Finalement, on peut se dire qu'il existe des valeurs transversales. Par exemple, la question du « monde des femmes », « la bienveillance », « prendre soin », qu'est-ce que ça a comme valeur sociétale ? Et, à partir de là, comment un garçon s'approprie ses émotions, ou prend soin de lui-même ? Une société ne sera pas égalitaire parce que toutes les femmes seraient dans le pouvoir ou auraient la capacité de se défendre. C'est un modèle à réinventer dans lequel on trouve un peu de tout cela.
 
Au niveau des politiques publiques, ou au moins au niveau où vous travaillez, la question du sexisme est-elle posée ou intégrée comme telle ?
 
Non, elle ne l'est pas encore ! La structuration de la société survit à sa propre modernisation : ce ne sont pas les mêmes êtres humains qu'il y a dix ans, on n'a pas les mêmes modes de communication, des thèmes comme l'écologie sont aujourd'hui prégnants... Mais la structuration autour du sexisme demeure. C'est observable sur la question des violences. Derrière, il existe quand même un enjeu pour nous : une société démocratique ne peut pas se contenter de garder tous les ans le même taux de crimes conjugaux, le même taux d'emprisonnement des hommes.

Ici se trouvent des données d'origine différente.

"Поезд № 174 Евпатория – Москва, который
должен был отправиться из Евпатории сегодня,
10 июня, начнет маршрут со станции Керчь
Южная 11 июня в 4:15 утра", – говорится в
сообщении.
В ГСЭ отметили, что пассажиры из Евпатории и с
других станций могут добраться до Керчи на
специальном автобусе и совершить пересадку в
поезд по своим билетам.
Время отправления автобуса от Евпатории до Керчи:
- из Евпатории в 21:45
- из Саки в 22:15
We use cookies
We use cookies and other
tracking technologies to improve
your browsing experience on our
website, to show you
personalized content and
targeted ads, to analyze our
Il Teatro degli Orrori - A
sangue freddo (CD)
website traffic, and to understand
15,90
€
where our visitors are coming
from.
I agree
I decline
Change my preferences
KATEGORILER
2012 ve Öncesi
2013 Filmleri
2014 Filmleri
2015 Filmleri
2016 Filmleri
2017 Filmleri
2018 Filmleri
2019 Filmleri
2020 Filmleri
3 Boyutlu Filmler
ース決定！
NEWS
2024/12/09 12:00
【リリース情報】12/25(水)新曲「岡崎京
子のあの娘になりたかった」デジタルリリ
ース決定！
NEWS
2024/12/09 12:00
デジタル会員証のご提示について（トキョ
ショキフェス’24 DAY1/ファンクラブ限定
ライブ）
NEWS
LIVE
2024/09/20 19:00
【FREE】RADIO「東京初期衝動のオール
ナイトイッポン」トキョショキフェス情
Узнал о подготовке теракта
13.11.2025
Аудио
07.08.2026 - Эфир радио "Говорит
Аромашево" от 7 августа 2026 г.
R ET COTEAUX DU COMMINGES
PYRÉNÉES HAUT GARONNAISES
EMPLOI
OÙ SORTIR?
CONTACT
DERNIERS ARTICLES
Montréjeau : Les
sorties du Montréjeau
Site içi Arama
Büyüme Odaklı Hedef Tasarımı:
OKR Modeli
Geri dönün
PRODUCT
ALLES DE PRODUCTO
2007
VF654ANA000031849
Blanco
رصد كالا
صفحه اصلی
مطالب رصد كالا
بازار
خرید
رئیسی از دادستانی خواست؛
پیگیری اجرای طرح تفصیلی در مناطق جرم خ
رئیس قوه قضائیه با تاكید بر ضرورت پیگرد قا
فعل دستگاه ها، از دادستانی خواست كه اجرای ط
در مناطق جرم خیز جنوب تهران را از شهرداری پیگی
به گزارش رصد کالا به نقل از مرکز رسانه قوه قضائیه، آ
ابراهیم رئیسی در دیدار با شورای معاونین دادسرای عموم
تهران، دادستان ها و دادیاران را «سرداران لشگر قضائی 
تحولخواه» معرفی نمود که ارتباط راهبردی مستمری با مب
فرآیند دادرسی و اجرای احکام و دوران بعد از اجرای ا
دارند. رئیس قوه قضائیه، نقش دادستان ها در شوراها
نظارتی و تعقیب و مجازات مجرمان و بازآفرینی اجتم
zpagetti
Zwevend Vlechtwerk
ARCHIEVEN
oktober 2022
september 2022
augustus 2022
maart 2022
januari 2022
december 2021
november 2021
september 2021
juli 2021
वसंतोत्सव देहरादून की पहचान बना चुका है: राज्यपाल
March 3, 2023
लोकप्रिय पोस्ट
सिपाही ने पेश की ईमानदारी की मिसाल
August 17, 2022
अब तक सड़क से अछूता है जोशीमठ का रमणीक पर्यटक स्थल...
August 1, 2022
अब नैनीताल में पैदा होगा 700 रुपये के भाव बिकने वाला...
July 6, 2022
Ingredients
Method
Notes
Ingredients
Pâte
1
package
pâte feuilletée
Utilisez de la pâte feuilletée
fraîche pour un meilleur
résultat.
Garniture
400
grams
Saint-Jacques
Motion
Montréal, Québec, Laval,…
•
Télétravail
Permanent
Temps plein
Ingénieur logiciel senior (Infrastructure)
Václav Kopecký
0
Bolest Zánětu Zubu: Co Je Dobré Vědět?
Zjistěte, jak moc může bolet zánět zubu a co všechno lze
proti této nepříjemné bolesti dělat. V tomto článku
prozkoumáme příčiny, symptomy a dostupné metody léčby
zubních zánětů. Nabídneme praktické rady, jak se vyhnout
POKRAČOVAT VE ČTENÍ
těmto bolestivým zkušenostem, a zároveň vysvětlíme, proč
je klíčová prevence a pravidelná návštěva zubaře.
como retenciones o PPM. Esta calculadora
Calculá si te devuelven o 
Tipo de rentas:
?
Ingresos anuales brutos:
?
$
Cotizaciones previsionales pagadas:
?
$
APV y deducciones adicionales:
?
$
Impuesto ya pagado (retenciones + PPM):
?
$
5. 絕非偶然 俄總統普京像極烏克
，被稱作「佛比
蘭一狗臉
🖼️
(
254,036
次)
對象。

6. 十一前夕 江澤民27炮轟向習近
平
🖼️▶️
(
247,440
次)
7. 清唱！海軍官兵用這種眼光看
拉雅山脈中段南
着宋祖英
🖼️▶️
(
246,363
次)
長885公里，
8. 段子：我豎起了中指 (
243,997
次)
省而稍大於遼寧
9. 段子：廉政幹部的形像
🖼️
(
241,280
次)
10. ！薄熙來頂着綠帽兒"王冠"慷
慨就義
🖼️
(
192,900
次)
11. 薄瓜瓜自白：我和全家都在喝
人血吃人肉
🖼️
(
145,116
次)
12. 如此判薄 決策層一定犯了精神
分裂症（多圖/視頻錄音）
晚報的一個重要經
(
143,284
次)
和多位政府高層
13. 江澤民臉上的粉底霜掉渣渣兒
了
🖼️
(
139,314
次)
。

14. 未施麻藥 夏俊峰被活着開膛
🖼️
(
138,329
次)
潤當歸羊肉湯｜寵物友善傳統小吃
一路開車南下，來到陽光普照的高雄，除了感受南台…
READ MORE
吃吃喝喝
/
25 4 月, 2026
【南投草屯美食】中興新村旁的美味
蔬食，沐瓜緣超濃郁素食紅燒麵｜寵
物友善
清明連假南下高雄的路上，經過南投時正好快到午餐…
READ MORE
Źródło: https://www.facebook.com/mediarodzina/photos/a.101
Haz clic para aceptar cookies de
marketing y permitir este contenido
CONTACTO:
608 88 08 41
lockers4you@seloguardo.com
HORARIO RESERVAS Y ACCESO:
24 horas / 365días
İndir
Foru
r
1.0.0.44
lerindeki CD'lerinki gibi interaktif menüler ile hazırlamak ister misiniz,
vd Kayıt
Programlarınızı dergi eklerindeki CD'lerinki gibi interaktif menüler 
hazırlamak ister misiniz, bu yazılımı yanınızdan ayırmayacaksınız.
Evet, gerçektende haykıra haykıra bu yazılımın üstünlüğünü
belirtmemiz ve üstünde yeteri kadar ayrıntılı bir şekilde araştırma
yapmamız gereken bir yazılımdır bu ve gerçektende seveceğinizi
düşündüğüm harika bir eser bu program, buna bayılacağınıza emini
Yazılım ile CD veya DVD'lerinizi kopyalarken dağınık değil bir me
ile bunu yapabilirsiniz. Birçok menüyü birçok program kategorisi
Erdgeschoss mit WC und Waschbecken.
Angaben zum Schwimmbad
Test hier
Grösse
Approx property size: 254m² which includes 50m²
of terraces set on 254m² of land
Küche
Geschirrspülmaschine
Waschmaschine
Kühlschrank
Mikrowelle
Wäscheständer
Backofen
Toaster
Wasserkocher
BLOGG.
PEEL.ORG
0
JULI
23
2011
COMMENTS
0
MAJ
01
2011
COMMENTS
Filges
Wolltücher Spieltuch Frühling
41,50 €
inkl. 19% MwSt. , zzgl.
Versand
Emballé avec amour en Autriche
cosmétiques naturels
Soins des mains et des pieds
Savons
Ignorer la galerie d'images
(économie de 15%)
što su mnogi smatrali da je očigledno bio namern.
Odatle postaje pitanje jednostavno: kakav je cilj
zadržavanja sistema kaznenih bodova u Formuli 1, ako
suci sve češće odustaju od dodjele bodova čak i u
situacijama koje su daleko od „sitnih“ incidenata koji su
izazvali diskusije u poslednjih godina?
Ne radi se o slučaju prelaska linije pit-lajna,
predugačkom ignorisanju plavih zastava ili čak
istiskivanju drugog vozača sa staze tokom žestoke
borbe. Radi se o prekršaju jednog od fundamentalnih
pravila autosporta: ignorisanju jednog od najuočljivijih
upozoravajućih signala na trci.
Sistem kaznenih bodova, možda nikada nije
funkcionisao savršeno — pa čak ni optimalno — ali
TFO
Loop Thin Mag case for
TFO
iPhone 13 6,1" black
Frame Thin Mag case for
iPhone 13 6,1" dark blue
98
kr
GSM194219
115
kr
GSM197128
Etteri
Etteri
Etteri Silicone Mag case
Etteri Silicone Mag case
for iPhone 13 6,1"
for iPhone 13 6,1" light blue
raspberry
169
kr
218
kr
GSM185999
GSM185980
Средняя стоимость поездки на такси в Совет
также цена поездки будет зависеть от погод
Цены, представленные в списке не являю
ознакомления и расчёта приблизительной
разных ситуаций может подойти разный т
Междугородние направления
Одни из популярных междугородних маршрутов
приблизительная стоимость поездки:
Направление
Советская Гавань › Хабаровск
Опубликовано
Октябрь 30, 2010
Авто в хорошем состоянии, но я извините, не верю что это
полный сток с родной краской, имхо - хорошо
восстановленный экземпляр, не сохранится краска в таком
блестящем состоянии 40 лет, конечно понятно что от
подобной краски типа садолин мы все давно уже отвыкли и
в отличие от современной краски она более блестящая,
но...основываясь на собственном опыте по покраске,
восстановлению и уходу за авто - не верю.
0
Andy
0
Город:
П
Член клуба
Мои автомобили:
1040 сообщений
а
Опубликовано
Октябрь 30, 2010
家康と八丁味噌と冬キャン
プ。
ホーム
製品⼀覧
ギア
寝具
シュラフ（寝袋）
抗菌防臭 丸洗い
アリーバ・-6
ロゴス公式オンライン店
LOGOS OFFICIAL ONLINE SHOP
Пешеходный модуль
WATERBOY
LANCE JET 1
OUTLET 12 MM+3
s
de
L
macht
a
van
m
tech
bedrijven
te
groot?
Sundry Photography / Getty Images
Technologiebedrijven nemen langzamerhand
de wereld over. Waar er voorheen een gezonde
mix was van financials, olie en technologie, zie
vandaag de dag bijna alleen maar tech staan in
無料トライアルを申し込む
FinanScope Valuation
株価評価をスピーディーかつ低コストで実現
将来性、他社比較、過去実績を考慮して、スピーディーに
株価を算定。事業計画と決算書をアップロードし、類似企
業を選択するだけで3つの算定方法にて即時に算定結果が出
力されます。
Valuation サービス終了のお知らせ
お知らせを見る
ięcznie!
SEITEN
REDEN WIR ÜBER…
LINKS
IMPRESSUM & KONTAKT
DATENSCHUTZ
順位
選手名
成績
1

Tout cela a un coût et des effets concrets. Ce n'est pas parce qu'on met en place des politiques sociales qu'on lutte effectivement contre les discriminations. Faire de l'égalité demande une démarche intégrée d'égalité, c'est-à-dire interroger l'ensemble de ces politiques publiques sous l'angle des rapports sociaux de sexe : qu'est-ce que je produis à travers cet équipement, cette activité, cette politique, sur la question du sexisme, de la hiérarchie des groupes sociaux de sexe, de la déconstruction des stéréotypes sexués ? C'est un travail de consentement collectif sur le fait que ce soit un sujet sociétal et le premier frein, c'est de réduire une question politique à sa seule dimension professionnelle. Quel regard je pose, et quels outils je mets en œuvre pour évaluer, expérimenter, changer les choses ?
 
Finalement, comment repérer et remédier à l'organisation genrée de l'espace public ?
 
La première question à se poser est : est-ce que tout le monde peut, concrètement, physiquement, expérimenter ou pas un loisir ? Et après on demande si on veut. Je dirais que si vous ne pouvez pas, vous ne pouvez pas vouloir. C'est important de poser ces questions-là avec des jeunes. On peut ne pas dessiner des terrains de foot dans les cours de récréation ; ça ne veut pas dire qu'on ne peut pas y jouer, mais on ne légitime pas des endroits dévolus à telle ou telle activité, et donc réservés aux filles ou aux garçons. On peut dire aussi qu'on fait une structure qui convienne à tout le monde. Donc ça veut dire des espaces modulables. Et puis l'espace, ce n'est pas qu'une question d'usages, c'est aussi une question de temporalité.
 
À chaque fois qu'on a inscrit des usages, on a trop proscrit les autres. Aujourd'hui la ville est complètement morcelée : on ne retrouve plus les espaces à réunion, à mixité, à débat... dans l'espace public. Il faut réenvahir tout ça, il faut sortir de ces mono-usages. Si à un endroit ne sont autorisés que des jeunes hommes, ça veut dire que tous les autres sont exclus : les personnes âgées, les enfants... La mixité fille-garçon et l'égalité femme-homme, c'est une question d'égalité humaine et de mixité humaine. Donc c'est aussi une question sur le projet sociétal et politique qu'on veut faire.